In my own practice, a man came to see me whose daughter had become suddenly ill with sepsis and died in just a few days. Now, two years later, he still sobbed for hours a day and felt pain like a knife between his shoulder blades. After some talking, I convinced him to try an antidepressant. Within a week, the knife was gone. By a month into treatment he still cried daily, but only just a little. Though still sad, he began to shift into truly mourning his daughter for the first time. He joined a large support group for parents who have lost children (Compassionate Friends) and even went on to pursue a degree in counseling to help people like himself.
Not all stories have such dramatic endings. But the story is emblematic of severe grief: the kind that occurs after an unexpected, premature, or violent death. Common symptoms do not lessen in the usual time frame. The bereaved cry a great deal; experience painful pangs of loss, poor sleep, poor focus, and lack of motivation. This may be (as it is now labeled) a complex grief reaction or a major depression superimposed upon the grief. In either case, the suffering individual needs medication and special therapy designed to support them, acknowledge their pain, and find a path forward.
In the case of my patient, attempts to allow him to feel his grief even more would only have made things worse. This isn’t unusual: I treated other members of Compassionate Friends. Their stories were remarkably similar.
Labeling this as “complex grief” is seen by many in psychiatry as “pathologizing” normal life. “Why wouldn’t someone be depressed after the loss of a child?” the critics ask. I would answer by asking who wouldn’t be in pain with a leg amputation, a breech baby, or bone metastases? Is mental pain to be tolerated simply because it should happen? Again: Pain is seen here as natural, even moral because it is part of our common human experience.
In my view, what we’ve learned from grief studies, as well as effective treatments for psychiatric disorders, is that mental pain has an analogous role to physical pain. It signals that something is wrong; perhaps very wrong. But that is all. By itself, it adds nothing to our well-being and thus we need not endure it.

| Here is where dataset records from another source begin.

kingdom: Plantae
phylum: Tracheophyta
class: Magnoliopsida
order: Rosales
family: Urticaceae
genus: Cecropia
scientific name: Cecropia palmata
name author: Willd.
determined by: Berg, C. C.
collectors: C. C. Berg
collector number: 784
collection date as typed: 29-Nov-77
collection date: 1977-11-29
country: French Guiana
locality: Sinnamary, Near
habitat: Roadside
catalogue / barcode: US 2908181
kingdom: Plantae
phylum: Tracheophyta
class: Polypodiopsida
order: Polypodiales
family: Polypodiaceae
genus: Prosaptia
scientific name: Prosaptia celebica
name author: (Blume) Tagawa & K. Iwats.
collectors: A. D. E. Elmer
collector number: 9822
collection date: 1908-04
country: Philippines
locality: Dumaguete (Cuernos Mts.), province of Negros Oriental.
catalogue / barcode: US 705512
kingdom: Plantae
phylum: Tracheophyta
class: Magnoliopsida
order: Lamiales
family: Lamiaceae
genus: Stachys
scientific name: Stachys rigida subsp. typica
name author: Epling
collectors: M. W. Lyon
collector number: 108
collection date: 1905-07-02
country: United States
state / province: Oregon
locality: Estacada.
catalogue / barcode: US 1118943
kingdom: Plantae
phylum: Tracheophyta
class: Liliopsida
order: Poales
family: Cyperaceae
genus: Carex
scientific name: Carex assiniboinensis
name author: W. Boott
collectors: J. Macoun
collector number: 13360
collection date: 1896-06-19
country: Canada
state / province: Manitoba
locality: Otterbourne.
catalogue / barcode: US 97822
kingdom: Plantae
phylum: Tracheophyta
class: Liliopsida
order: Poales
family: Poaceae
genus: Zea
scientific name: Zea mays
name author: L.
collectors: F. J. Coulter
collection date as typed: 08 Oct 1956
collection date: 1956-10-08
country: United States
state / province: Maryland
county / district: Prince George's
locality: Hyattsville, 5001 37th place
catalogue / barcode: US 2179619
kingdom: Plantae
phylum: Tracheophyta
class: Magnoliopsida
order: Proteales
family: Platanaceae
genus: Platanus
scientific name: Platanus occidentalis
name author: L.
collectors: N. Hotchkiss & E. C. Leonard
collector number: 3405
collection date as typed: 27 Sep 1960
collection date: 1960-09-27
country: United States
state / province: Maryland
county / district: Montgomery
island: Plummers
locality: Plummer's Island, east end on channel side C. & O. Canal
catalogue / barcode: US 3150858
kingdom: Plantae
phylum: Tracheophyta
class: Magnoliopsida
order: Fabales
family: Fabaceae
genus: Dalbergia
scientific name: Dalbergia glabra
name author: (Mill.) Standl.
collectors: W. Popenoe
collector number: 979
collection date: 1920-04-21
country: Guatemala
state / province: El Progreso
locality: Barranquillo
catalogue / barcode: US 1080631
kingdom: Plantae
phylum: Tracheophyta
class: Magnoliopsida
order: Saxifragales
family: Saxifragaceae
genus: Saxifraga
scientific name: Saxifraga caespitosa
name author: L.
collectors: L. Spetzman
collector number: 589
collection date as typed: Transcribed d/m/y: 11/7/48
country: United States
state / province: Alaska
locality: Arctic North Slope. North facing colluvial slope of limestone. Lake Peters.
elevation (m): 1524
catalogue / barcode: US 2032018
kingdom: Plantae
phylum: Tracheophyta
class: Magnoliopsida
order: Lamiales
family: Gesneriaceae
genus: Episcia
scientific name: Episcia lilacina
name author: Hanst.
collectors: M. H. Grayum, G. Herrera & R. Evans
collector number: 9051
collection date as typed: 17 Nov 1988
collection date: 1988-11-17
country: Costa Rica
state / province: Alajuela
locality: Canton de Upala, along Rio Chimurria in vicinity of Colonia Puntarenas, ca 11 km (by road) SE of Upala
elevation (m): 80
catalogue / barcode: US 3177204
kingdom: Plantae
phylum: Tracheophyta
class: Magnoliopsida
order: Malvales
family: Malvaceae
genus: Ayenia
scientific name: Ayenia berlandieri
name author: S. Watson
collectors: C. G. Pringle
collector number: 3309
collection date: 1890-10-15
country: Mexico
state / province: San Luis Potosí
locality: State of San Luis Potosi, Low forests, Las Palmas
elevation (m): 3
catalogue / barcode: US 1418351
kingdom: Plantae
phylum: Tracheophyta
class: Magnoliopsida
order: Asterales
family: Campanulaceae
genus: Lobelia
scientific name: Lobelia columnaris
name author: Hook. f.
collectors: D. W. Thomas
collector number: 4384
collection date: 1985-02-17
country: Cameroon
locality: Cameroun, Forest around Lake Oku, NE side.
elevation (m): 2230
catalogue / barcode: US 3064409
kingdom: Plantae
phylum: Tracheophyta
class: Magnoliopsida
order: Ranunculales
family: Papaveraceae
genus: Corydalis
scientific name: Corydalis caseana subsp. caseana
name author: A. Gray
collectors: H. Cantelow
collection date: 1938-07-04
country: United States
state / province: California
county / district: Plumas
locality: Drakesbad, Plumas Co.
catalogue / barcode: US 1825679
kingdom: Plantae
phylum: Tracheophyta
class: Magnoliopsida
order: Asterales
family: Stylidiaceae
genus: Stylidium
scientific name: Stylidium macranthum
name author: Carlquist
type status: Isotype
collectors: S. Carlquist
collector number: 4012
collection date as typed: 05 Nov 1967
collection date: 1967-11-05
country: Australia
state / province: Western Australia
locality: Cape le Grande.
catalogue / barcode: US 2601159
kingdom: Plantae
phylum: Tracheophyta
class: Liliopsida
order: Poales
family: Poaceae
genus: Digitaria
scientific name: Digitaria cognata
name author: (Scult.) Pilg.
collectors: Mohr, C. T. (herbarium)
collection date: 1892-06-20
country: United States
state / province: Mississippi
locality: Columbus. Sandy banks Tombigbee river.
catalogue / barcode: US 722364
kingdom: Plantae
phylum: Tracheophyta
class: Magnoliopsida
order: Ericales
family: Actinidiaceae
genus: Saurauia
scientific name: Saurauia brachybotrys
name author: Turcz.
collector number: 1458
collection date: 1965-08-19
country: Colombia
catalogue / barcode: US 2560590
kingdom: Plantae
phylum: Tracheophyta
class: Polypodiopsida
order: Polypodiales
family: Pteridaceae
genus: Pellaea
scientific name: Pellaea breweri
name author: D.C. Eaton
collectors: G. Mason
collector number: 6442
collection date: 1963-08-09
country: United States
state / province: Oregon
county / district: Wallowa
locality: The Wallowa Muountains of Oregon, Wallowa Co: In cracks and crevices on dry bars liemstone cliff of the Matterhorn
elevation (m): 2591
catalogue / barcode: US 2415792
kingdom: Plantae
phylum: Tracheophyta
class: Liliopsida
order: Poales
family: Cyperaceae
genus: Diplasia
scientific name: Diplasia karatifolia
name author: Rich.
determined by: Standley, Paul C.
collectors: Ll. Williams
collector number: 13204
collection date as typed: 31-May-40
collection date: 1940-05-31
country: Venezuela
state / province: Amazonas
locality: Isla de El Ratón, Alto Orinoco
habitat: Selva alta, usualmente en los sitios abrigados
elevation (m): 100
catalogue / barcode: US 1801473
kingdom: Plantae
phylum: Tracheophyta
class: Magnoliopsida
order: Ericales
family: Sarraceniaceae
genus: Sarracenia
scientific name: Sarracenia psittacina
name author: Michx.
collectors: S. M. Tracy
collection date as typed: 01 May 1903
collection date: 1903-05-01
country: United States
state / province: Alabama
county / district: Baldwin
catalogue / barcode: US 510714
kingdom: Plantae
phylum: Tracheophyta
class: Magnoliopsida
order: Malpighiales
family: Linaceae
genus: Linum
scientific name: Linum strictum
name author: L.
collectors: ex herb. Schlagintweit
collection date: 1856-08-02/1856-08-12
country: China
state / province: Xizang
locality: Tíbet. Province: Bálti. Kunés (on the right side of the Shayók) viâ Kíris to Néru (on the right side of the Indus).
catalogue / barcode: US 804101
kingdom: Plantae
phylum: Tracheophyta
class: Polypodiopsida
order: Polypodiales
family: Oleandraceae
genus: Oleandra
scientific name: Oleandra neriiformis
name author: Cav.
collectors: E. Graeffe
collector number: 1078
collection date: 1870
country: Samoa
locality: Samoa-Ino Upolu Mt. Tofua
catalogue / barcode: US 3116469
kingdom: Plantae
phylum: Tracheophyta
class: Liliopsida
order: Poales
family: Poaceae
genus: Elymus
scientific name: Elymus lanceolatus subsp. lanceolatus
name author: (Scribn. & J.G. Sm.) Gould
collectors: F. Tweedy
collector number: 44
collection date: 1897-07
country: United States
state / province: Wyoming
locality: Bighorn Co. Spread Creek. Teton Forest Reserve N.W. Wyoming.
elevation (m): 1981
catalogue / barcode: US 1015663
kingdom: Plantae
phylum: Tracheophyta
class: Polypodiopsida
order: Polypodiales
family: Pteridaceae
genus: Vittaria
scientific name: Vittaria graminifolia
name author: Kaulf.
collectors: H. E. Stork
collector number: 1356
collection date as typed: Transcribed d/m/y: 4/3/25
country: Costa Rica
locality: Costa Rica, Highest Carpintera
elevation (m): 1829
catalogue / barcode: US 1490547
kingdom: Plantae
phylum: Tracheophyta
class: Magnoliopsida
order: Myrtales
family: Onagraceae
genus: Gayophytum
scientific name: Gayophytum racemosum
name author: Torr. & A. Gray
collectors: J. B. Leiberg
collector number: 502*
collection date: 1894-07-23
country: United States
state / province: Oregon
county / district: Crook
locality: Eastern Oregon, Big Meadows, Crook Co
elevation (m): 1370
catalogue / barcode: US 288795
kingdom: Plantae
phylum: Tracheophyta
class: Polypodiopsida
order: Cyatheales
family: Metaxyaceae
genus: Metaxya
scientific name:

Pain is, however, part of life and in tolerable amounts — along with worthwhile experience — is worth pushing through (many areas of personal growth, such as physical training or becoming a better parent or spouse, have this characteristic). There is no panacea for treating pain, mental or physical (the opioid crisis is testament to this, although the problems there have been with excessive doses in chronic, non-severe pain). Therefore, the best way to care for our pain, severe or not, is an open question.
We can now treat much intense mental pain with specific psychotherapies and medication for anxiety, sleep, depression, and other problems. I advocate for medication when significant and/or disabling mental pain arises. Additionally, we must consider the lessons learned about claiming that pain has a special role within nature, or our moral lives. I submit that any such claims be regarded with suspicion.
There will, of course, be many gray areas: child-rearing, physical training, and character development immediately come to mind. In each case the goal must be clear. Some pain may be part of the path to our goal, but it must be not detachable from your goals. For example, discomfort or strain (forms of modest amounts of pain) is necessary in exercising.
Lastly, there is a larger meaning of mental pain: We are united in our inability to avoid it. In this one way we are inescapably together. We share the existential meaning of just how breakable we and the worlds we live in are. Only by cultivating our connections to one another, can we reap any benefit from the universal human experience of mental suffering.